Another architect who influence the Chicago School was Frank Lloyd Wright (1869, 1959), we cant considered he like a member but he is very important in the developing of the city. He studied engineering in Wisconsin but he didnt graduate. He worked with Adler and Sullivan, and it influenced a lot in his future works. He was never committed to the urban ideal. He developed the concept organic architecture he will be influence of a whole school of younger architects. At the time of the first Chicago School and when he started to build alone, he did his famous Prairie houses. He bet for the houses whit a free floor, where you can move to one room to other, without using doors. He was influenced of the Fair of Chicago when he saw the Japanese traditional domestic architecture, with very big roof, and where the horizontal plane is the important. Ward W. Willits House 1902. The exterior have relation with the interior, and this, with the function. The chimney articulates all the house, it is the center and all the parts move dynamically outward. The horizontal is emphatic by the low hipped roof and the rhythmic rows of casement windows. The faade is symmetrical to the street. The plan is a cruciform with four wings that extend out from a central hearth. Unity Church and parish House 1906. This is one of the few public building that Wright built.It replaced an older timber building destroyed by fire in 1904. It was his first structure in concrete, material that he used a lot after. The building have two volumes one square in plan and the other nearly a rectangle and they are related to each other in scale and detail. In this building we can see the way to think of Wright. He designed the building such way when you go into you are led to the main auditorium by a circuitous route which effectively prepares him for the spectacular larger space beyond. The ceiling is splendid coffered, and here is where the cubism is present. Avery Coonley House (1908) is one of the most luxurious house of the Prairie but it isnt just a house, it is also an entire complex designed. The complex have a lot of colors and with richly decorated leaded windows and skylights. The lower exterior is stucco rising to a ceramic tile banding with a geometric pattern. The gardens contain terraces, shallow planters and a large reflecting pool. In the interior are normal the changes of the height, he played to surprise people.
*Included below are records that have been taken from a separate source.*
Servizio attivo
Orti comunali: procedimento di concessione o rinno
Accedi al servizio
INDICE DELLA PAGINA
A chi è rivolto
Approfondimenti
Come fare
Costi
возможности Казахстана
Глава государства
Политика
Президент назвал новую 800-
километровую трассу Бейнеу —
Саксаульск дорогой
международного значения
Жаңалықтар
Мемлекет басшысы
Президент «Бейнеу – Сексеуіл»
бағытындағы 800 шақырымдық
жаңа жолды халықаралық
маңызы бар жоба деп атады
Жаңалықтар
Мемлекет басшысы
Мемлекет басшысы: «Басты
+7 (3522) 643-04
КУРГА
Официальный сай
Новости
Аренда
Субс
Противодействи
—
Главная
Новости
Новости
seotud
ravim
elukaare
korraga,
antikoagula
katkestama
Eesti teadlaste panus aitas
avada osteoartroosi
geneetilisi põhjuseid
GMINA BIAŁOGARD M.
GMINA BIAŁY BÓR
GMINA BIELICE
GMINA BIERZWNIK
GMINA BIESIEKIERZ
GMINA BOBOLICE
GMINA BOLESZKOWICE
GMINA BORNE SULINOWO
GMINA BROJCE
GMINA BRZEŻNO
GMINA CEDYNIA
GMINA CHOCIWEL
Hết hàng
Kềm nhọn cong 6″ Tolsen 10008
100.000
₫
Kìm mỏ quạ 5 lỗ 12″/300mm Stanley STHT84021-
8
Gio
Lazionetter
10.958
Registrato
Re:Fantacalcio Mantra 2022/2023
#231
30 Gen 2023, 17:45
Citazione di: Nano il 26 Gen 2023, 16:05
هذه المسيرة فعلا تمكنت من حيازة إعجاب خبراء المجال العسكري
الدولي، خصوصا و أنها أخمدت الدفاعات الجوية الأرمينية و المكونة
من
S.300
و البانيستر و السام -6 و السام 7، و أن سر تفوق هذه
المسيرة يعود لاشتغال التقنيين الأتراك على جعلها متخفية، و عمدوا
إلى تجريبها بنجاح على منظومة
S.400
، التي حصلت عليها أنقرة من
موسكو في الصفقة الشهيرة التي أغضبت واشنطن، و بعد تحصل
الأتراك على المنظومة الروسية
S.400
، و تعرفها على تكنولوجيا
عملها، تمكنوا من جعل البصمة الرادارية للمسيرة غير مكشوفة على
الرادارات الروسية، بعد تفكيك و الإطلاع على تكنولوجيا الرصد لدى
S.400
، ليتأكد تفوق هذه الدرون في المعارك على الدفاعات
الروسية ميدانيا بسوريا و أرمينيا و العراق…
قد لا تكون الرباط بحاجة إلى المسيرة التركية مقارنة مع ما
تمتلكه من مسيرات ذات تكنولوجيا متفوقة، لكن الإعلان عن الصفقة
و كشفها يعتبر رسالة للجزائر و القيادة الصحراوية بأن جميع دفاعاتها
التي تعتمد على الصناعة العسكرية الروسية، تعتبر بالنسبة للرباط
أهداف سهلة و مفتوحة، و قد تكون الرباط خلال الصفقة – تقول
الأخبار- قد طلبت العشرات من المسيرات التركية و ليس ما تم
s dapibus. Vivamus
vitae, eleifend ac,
Robie House (1909).This house, is the most accomplished work form the pre World War I years, and it is a good example also of the Prairie houses. The silhouette is long and low in deference to the flad land beneath it. Typical of Wright's Prairie houses, he designed not only the house, but all of the interiors, the windows, lighting, rugs, furniture and textiles. In plan, the house is designed as two large rectangles that seem to slide by one another. The rooms seem to grow outward form the hearth. The exterior form is a derivation of the organic

spaces in the interior. The bold interplay of horizontal planes about the chimney mass, and the structurally expressive piers and windows, established a new form of domestic design In 1922 The Tribune, the citys most important newspaper, wanted a new office building, which had to be the most beautiful building all over the world, and for sure, it had to be a skyscraper, so they offered 100.000 $ to the architect who propose the best solution. This request was The Chicago Tribune Competition. In this competition took part 260 architects from 32 countries. Also European architects participated. After the World War I in Europe the people started to like the skyscraper. Famous architects in Europe who proposed projects were Walter Gropius with Adolf Meyer, Bruno and Max Taut, Eliel Saarinen, Adolf Loos and Hugo Hring. The suggestion of the European architects were very innovative the winner was Raymond Hood and Mead Howells from New York, and they proposed a really conservative vertically continuous Gothic tower with a lot of ornaments. The skeleton of the building was made with steel frame, but it was concealed behind shafts of stone and decorative excrescences.